Multivariable Analysis for Predictors of Length of Stay.
Discussion
Using the CDT as a screening measure for CI, we demonstrated that just under half the sample screened positive. Had CI been based on a history of dementia, we would have identified only 1 patient who was reported to have mild dementia per the comorbidity index. Older, frail, and vulnerable patients were found to be at increased risk of CI, which has been shown in other studies.2,4 Patients with risk factors and those who screen positive for CI preoperatively would likely benefit from a more comprehensive preoperative assessment to determine extent of preimpairment.
Postoperative delirium was reported in only 6% of our patients, which is lower than what is reported in the literature, in which delirium incidence ranges from 10.9% to 36%.2,4 The lower rate of delirium in our series may be related to the fact that a standardized tool was not used to prospectively measure and record delirium; thus, the prevalence may be underreported.

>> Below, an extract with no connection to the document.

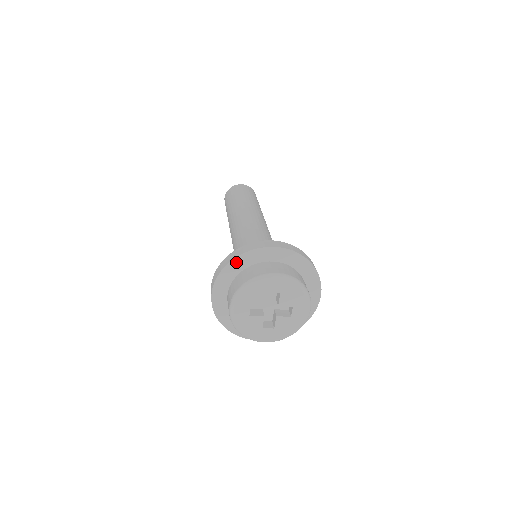
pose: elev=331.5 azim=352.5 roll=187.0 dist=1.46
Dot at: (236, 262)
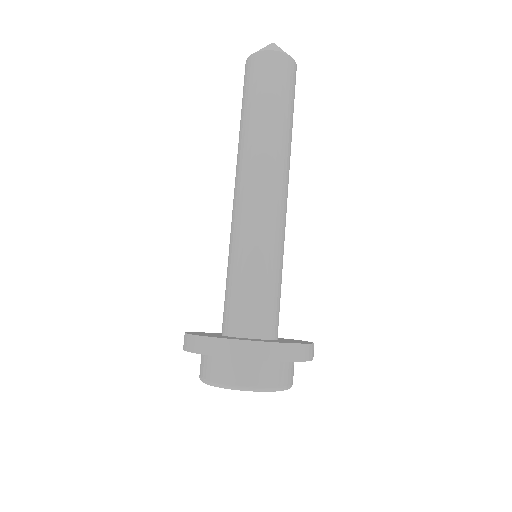
Dot at: (220, 356)
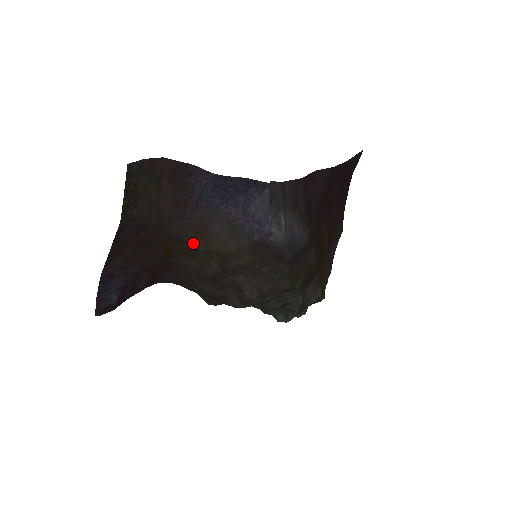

We found that CI, as measured by the CDT, was associated with postoperative delirium with increasing frailty status, while chronologic age was not. Although larger studies are needed to validate these findings given our low number of patients with delirium, approaches to early identification of those at risk of postoperative delirium would include simple CI measures as well as frailty measures. Chronologic age in of itself is not a useful predictor, as shown in our study.
Delirium was an independent predictor of increased LOS. Predicting delirium preoperatively may facilitate targeted interventions in the postoperative period to prevent delirium and decrease LOS. Humeidan et al recently reported in a randomized trial that patients who underwent and were at least minimally compliant with cognitive prehabilitation (cognitive exercise targeting memory, speed, attention, flexibility, and problem-solving functions) had a lower postoperative delirium risk. 9 We feel that it is important to further evaluate cognitive function and delirium, as well as pre- and postoperative interventions in patients undergoing HNC surgery.